LISTA DE TAREAS
1. En el hilo de cumpleaños de Ravenous, ¿cuántos miembros cuenta eidanyoson para la colecta de un euro que propone?
2. Escribe la continuación del hilo de cumpleaños de Ravenous a partir del último mensaje.

FRAGMENTO DE TEXTO
────────

# Cambalache > Que los cumplas muy feliz >  Ravenous

## Pulgas

Auqnue se lo tiene muy callado, nada se escapa al ojo avizor de...
...De Facebook.

*Feliz Cumpleaños, compañero*

----------


## Fran Gomez

¡Felicidades meu!  :Smile1:

----------


## Ezequiel Ilusionista

Muy feliz cumpleaños, que lo pases de 10 y lo difrutes mucho.

Un gran abrazo
Ezequiel.

----------


## Álvaro Oreja

Felicidades crack!

 :Smile1:

----------


## t.barrie

Felicidades compañero!!!

----------


## eidanyoson

¡¡Felicidades gruñón  :001 302: !!

Lo que tiene hacerse viejo...


Por cierto, podíais hacer una colecta de un euro por cada forero para regalármelo por el mío. Un euro no es mucho... :001 005: 

(836 miembros a 1 euro... ¡no está mal  :Cool1: !)

----------


## Ming

*¡¡¡Felicidades Ravenous!!!*  :Smile1: .

----------


## SOFTVADER

Feliz cumpleaños compañero.

────────

MATERIAL EXTRAÍDO
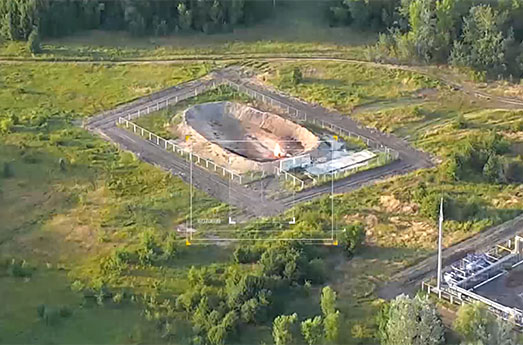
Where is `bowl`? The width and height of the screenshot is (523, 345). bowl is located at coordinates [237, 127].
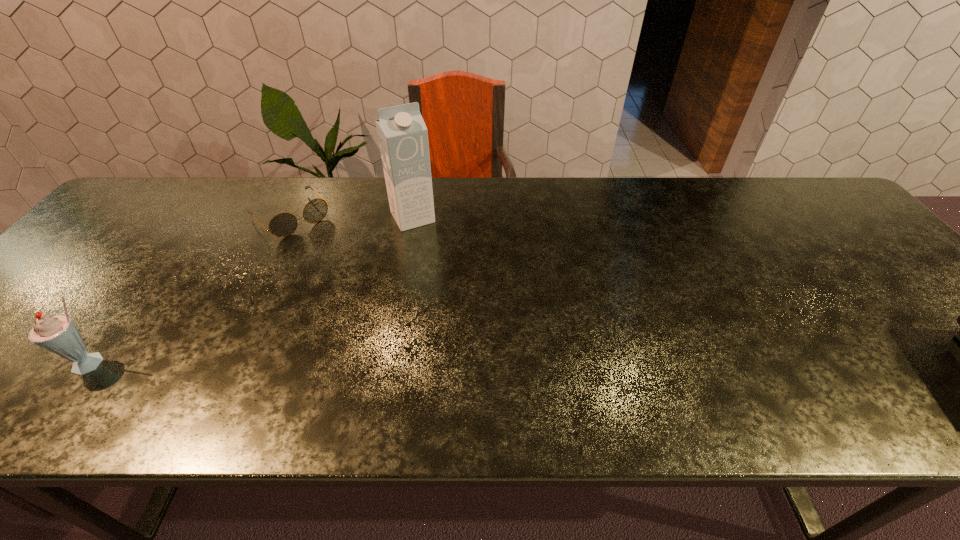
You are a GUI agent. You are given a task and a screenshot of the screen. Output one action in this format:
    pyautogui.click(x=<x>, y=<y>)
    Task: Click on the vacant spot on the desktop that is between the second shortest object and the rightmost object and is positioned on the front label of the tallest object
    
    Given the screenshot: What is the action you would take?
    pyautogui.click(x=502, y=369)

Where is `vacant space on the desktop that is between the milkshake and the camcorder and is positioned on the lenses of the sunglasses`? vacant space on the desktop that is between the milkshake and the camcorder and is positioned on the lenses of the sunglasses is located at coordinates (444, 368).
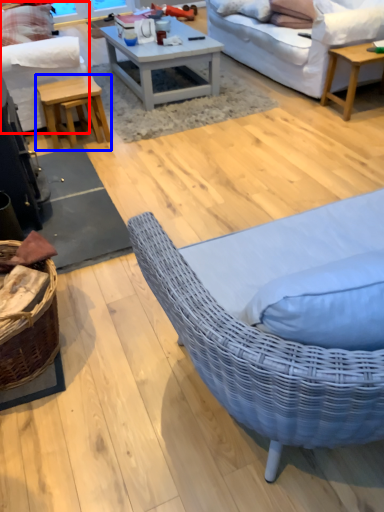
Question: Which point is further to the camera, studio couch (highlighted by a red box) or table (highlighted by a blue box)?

────────

RESPUESTAS POR TAREA
1. 836 miembros.

2.
Un saludo

----------


## barajasdemelo

*23/11-21/12 Sagitario
FELICIDADES* -->

----------


## mnlmato

felicidades!!!

----------


## Ritxi

Y eso que se lo tenía calladito!!

----------


## Moss

Y yo que pensaba que eras eterno,...veo que no. Si es que el tiempo pasa para todos. Que putada ¿verdad?.

Felicidades Maestro, que cumplas muchos más.

----------


## AHC

Estuve fuera todo el fin de semana......llegue tarde para el saludo :(

Abrazos
Ariel

----------


## Magnano

Feliz cumpleaños super moderador!!

----------


## Juantan

Feliz cumple! A pasarla bien!!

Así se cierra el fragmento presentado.